O, l’œuf, Yves Namur (par Didier Ayres)
O, l’œuf, Yves Namur, éditions La Lettre volée, Coll. Poiesis, janvier 2023, 143 pages, 20 €
Le zéro, l’eau, le murmure
Quelle difficulté pour un écrivain de resserrer son écriture sur un ou deux éléments forts ! Ici l’on se trouve dans la danse et dans la musique du poème en un pas répété sur une musique minimale. L’on pourrait tout d’abord rapprocher ce texte du Plat de poissons frits de Ponge, pour donner à ressentir le jeu et la complexité de l’épure. Mais je retiendrai surtout le côté volatil du corps dansé.
Quels sont ces éléments ? L’œuf et sa déconstruction, des fragments graphiques que Francis Édeline qualifie de Zone Image, et aussi les 3 ou 4 lettres dont l’une est double (un E dans l’O) de ce fameux œuf, plus dégustation que forme intrigante et parfaite. Puis l’impression maritime, aqueuse, le murmure de la mer, ostinato très léger et parfois confinant à l’humour. Enfin, une langue très simple voire elliptique et pauvre.
Il s’agit, je pense, pour Yves Namur, de s’approprier une langue qui se cherche et qui pour cela se détruit, se défait, se déconstruit. Car ce fameux « O » pourrait être le Zéro, le chiffre inventé et qui n’existe pas (sinon, dans l’esprit des mystiques).

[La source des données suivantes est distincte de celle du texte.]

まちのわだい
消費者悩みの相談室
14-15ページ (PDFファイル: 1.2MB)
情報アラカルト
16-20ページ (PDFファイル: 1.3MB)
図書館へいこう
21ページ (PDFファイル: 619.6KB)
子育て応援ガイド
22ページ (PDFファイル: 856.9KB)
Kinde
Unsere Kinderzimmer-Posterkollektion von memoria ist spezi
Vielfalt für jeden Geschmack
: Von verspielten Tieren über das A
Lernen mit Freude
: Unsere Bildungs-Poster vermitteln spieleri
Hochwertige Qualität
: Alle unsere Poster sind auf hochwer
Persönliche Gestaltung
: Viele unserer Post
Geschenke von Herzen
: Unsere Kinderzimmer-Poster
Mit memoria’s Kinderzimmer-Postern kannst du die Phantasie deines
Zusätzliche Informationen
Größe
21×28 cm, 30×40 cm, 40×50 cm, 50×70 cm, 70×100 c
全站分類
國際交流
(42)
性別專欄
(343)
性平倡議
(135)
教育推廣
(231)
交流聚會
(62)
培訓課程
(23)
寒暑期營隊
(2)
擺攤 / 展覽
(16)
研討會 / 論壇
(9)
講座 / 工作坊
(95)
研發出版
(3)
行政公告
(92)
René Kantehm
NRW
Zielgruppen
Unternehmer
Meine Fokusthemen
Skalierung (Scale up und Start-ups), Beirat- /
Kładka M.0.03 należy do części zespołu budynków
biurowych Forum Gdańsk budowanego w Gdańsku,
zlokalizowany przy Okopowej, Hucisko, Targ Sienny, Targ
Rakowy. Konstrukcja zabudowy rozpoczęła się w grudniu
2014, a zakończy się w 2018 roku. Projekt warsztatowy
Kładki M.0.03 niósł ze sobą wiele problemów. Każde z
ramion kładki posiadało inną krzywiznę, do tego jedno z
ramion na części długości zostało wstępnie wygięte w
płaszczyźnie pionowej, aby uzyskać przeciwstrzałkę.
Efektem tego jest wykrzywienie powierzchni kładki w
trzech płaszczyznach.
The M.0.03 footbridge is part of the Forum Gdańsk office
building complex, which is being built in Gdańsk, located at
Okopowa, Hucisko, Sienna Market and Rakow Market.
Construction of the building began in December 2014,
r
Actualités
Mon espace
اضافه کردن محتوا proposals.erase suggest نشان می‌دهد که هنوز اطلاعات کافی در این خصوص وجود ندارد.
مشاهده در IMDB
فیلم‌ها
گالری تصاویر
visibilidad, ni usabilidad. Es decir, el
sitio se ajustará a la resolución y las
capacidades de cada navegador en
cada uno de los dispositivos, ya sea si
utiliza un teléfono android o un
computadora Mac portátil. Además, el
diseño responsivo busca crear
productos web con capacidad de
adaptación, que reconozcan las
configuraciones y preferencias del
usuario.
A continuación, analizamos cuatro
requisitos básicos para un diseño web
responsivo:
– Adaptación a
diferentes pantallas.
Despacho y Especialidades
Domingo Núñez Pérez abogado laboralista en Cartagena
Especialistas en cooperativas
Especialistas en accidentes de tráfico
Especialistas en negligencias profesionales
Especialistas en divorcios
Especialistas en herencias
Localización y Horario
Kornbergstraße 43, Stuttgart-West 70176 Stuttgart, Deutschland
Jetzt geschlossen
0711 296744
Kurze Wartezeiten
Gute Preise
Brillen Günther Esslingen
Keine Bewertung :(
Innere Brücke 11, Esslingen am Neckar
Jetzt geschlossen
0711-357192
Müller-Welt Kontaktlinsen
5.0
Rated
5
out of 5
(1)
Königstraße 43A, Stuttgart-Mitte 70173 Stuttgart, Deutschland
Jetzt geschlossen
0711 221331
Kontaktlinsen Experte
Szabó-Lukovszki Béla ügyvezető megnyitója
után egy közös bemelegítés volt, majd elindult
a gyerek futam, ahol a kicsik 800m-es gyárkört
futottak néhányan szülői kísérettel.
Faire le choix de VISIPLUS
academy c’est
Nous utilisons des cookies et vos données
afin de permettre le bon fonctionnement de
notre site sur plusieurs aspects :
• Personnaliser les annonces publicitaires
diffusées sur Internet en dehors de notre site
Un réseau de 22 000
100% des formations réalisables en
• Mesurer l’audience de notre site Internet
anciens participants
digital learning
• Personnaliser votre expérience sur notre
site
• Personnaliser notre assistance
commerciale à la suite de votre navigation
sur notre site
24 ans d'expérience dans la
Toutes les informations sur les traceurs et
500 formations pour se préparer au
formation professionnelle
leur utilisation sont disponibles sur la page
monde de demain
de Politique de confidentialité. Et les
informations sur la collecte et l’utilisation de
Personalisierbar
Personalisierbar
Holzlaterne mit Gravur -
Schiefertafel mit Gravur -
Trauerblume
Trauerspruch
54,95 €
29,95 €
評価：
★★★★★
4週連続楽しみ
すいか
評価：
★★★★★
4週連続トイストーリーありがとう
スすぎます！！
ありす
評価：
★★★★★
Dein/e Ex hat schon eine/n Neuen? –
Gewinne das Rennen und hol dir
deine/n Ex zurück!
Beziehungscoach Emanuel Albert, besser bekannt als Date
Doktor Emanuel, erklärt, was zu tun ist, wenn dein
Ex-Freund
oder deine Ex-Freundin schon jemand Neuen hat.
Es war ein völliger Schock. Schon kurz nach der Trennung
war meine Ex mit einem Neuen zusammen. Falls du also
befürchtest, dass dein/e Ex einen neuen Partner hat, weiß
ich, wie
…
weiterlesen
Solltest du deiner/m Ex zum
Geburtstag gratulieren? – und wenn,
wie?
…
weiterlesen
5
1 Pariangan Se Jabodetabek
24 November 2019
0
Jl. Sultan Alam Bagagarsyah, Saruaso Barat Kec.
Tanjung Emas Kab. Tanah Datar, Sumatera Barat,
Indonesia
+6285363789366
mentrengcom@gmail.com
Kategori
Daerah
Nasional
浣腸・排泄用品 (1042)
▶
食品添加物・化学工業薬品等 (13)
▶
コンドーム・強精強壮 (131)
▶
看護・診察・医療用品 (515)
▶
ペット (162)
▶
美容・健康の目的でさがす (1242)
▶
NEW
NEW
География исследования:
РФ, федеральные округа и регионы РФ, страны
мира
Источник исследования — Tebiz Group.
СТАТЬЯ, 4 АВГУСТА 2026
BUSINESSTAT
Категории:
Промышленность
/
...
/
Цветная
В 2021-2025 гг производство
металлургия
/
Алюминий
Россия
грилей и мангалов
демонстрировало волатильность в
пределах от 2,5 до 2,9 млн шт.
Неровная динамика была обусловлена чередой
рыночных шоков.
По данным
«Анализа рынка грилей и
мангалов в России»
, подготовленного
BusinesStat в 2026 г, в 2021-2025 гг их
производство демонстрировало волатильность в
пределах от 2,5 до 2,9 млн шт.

l’eau, l’onde, longue la mer
tu longes la digue, la vague.
le voyage de l’œuf
sur le bateau des Indes.
Ce qu’il faut retenir concrètement, c’est la plasticité de l’œuf confronté à des odes, des stances, des allégories, des épigrammes. De ce fait, on se retrouve mieux dans la forme ovoïde que dans le goût des protéines de l’œuf de consommation. C’est-à-dire que l’on se trouve dans le sentiment primaire d’une matérialité poétique, une recherche directe et matérielle. Donc, d’une fatalité. Tout cela dans la promptitude du haïku, de la forme courte parfois musicalement allitérée, dont le récit est très parlant, espèce d’épopée immobile devant un œuf-coque.